Folha de S.Paulo

Meu vizinho Godard

- Ruy Castro

rio de janeiro Em julho de 1967, nas águas de um prêmio literário para universitá­rios, vi-me no aeroporto de Orly, em Paris, com uma mala de couro na mão e os filmes da Nouvelle Vague na cabeça —que eu assistia no Paissandu e em outros cinemas do Rio. Um colega me instruíra a tomar um táxi, descer na Rue Saint-Jacques, perto da Sorbonne, e assuntar as janelas dos prédios de apartament­os. Numa delas eu leria um aviso de vaga para alugar. Fiz isso e deu certo. E assim, aos 19 anos e com uma hora de Paris, já me alojara a dois passos do Boulevard Saint-Germain, onde, para a minha turma, o mundo acontecia.

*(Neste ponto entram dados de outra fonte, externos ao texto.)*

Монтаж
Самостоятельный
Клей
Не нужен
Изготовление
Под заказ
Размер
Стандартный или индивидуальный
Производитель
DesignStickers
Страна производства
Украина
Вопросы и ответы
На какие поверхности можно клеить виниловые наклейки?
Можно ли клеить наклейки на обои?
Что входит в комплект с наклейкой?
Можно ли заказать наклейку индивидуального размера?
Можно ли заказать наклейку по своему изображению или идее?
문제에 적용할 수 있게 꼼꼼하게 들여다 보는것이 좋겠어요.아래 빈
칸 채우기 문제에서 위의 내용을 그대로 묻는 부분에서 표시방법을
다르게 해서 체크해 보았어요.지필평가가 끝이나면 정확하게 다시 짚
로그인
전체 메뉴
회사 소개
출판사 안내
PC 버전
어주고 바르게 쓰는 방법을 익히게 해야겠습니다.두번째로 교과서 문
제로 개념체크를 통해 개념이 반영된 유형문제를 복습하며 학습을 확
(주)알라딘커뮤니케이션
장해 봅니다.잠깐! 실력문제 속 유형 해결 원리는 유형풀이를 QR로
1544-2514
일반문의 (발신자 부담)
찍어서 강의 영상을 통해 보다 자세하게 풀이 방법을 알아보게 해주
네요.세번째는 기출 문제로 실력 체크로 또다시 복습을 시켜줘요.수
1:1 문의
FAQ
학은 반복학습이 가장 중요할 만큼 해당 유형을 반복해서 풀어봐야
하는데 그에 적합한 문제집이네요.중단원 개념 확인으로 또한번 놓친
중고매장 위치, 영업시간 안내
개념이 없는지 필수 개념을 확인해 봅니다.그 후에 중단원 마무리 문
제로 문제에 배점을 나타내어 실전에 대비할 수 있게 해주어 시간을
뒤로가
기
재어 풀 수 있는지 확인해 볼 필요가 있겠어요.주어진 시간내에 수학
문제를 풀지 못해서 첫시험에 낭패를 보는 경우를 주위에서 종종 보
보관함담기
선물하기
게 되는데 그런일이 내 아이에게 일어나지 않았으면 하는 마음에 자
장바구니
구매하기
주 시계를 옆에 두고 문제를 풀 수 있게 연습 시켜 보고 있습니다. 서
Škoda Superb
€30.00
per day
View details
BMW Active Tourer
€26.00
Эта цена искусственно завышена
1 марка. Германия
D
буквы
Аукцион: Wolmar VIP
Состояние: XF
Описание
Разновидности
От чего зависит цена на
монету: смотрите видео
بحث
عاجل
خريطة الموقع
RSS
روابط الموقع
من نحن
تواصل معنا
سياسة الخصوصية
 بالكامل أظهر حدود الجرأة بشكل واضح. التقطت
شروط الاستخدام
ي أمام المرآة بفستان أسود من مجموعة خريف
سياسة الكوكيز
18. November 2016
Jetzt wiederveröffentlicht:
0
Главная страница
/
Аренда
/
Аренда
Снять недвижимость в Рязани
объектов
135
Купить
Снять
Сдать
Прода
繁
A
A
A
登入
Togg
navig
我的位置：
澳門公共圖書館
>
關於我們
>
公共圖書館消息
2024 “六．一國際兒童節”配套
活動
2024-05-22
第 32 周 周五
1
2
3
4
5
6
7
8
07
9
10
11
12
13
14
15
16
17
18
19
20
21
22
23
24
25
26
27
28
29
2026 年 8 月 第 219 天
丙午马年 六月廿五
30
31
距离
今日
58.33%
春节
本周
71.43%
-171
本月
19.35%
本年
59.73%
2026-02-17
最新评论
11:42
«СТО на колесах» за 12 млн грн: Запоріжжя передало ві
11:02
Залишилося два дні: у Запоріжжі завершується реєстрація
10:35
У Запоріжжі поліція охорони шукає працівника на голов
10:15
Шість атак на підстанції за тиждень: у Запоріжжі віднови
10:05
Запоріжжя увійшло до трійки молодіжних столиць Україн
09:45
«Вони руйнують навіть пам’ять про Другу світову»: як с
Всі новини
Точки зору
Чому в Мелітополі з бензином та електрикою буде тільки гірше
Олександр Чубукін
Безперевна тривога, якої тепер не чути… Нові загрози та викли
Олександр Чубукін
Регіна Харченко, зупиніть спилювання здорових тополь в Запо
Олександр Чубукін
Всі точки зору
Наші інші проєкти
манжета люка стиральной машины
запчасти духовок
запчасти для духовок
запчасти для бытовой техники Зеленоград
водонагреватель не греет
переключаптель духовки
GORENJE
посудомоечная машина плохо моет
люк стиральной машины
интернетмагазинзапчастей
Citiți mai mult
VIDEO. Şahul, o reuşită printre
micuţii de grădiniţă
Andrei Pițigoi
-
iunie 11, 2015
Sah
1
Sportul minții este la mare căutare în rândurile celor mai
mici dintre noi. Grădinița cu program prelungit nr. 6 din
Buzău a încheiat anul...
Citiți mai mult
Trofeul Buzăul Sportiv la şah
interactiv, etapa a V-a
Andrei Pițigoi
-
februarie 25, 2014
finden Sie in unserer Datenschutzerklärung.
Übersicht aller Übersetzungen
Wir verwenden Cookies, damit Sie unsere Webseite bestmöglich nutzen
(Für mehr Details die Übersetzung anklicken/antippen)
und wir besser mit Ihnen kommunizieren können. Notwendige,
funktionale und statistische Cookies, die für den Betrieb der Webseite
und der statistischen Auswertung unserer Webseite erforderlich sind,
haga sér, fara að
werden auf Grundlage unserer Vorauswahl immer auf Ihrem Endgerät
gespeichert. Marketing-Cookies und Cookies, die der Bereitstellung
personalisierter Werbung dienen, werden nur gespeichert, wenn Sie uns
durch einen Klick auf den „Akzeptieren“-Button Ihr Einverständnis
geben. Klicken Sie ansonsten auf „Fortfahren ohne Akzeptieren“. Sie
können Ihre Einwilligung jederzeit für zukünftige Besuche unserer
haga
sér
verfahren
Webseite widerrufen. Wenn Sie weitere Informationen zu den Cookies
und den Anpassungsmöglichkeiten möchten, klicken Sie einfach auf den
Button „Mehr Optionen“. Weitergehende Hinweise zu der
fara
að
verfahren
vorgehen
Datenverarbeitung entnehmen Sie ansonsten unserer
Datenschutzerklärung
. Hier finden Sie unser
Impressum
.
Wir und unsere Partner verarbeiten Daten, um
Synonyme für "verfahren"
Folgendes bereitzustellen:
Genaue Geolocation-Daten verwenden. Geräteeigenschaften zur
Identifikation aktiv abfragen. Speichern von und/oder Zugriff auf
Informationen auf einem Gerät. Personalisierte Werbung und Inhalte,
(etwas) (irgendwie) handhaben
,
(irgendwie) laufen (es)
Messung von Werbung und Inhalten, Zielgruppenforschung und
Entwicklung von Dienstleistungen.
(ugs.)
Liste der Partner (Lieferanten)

Um dos programas deste jovem cinéfilo, além de babar diante de tantos cinemas comerciais e de arte na cidade, era tentar identifica­r as ruas onde Jean-Luc Godard filmara tal ou qual sequência de “Acossado”, “Uma Mulher é uma Mulher” ou “Viver a Vida”. E, pensando tê-las localizado —errado, naturalmen­te—, refazer a pé os travelling­s da câmera de Raoul Coutard. A ideia de, de repente, ver Godard numa esquina, com seus óculos escuros, terninho da Ducal e barba por fazer, não era absurda — afinal, vivia-se tropeçando em Glauber Rocha no Rio.

É claro que, em um mês de andanças por Paris, não vi nem sombra de Godard. E só agora, 51 anos depois, descubro que isso teria sido facílimo. Bastaria me postar diante do número 17 da própria Rue Saint-Jacques, para onde ele acabara de se mudar com sua nova namorada, a atriz Anne Wiazemsky, com quem fizera o ainda inédito “A Chinesa” —a um quarteirão de onde eu estava morando. Eu era vizinho de Godard e não sabia!

O endereço está no livro de Anne, “Um Ano Depois”, lançado aqui pela editora Todavia. É uma deliciosa memória do que significav­a ser casada com o então cineasta mais famoso e revolucion­ário do mundo — e também o mais inseguro, maníaco e ciumento.

Hoje, eu preferiria ter conhecido Anne Wiazemsky.